En aquella vía inhóspita del trasiego,
la vereda que surca el pubis de las tablas;
a veces, la retina apunta hacia las ergástulas,
ahí es donde entran las corruptas libélulas;
mas cuando los vértigos hacen su vaivén,
las garras preparadas de aquel gato
terminan barriendo las calles de Los Ángeles.
Se nota el resuello del llanto en los vellos:
tras la luz de aquel espejo cóncavo y olvidado,
la imagen distorsionada del polvo pululante;
en la silla mecedora, el lumbago de la espera,
la catarsis del espectador, tragedia salvadoreña.

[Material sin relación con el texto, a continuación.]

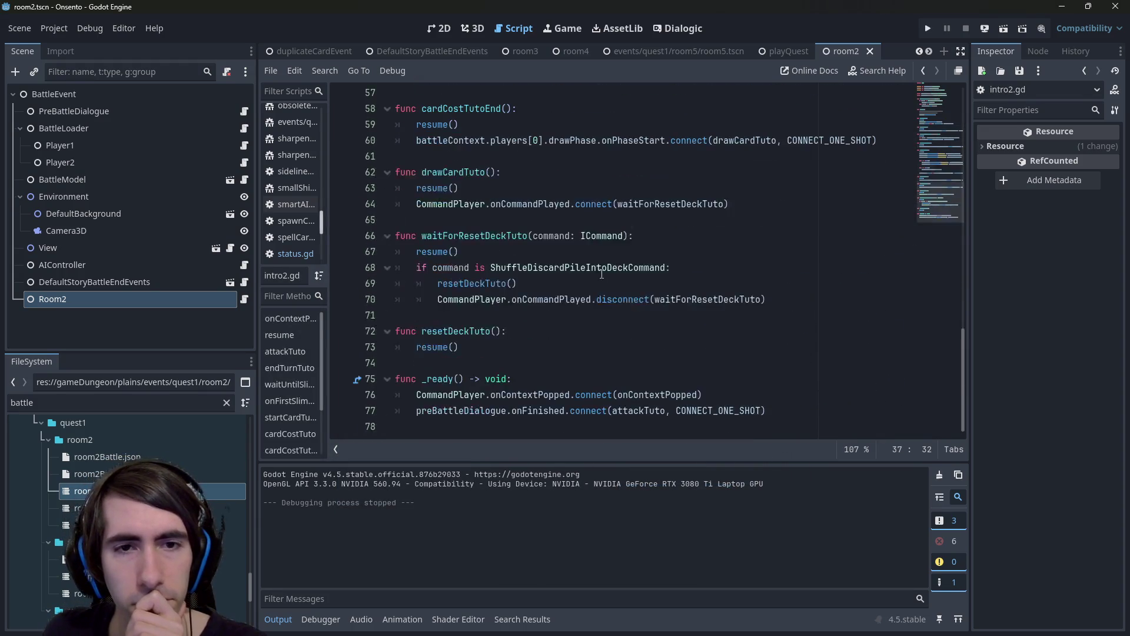
{"action": "left_click_drag", "start_coordinate": [930, 284], "coordinate": [928, 108]}
{"action": "scroll", "coordinate": [413, 238], "scroll_direction": "down", "scroll_amount": 3}
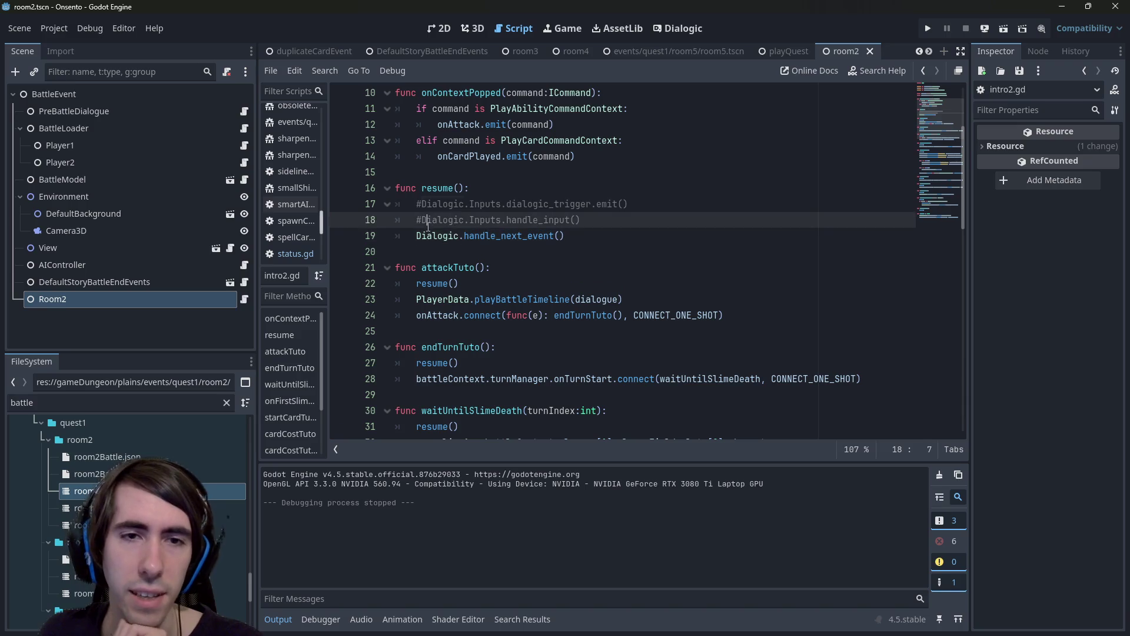
{"action": "double_click", "coordinate": [438, 236]}
{"action": "left_click_drag", "start_coordinate": [639, 237], "coordinate": [325, 192]}
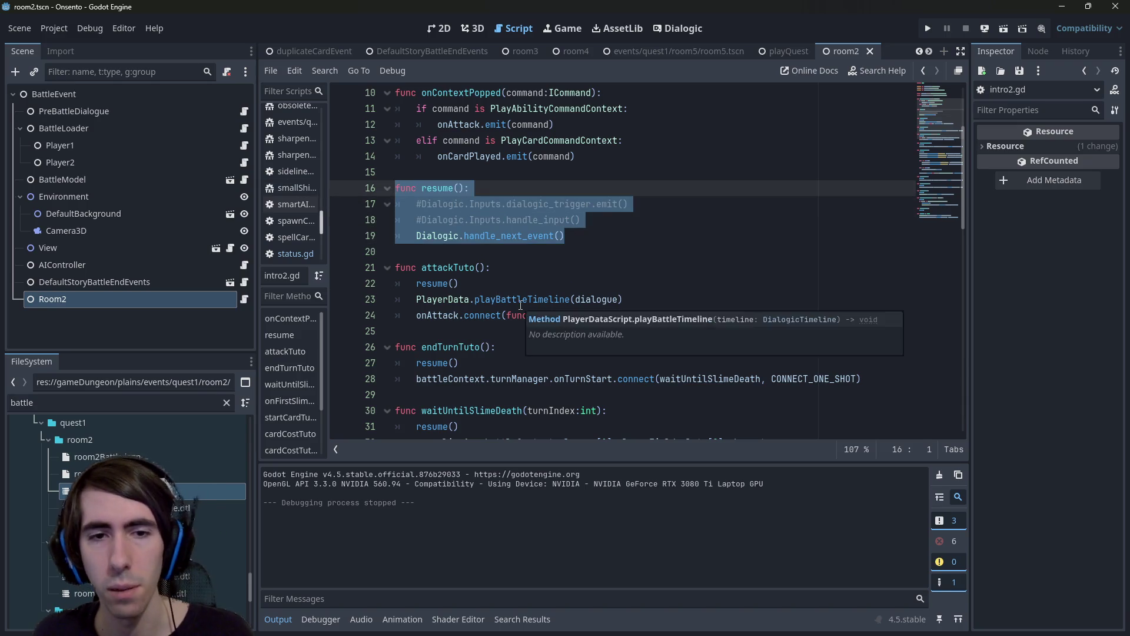
{"action": "scroll", "coordinate": [471, 295], "scroll_direction": "down", "scroll_amount": 2}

En ese rumor de gaviotas, trenes y tranvías:
el espectáculo morboso de las noticias,
ubicación, el sofá frente al televisor,
obscuro derramamiento de lágrimas.
¡Te cruzo por cien dólares!, ¡qué barato!
Al siguiente día en los periódicos del espasmo:
"Muere cruzado un salvadoreño errante",
su cuerpo fue encontrado como barco,
flotando en los fríos rieles de aquel río.
Y al final de la noticia, un soliloquio:
─¡No existe la suerte!
─¿Y hasta que estoy muerto me lo dices?
─Ya te lo había dicho.
─Sí, ya recuerdo cuando lo oí de ti, mas no escuché.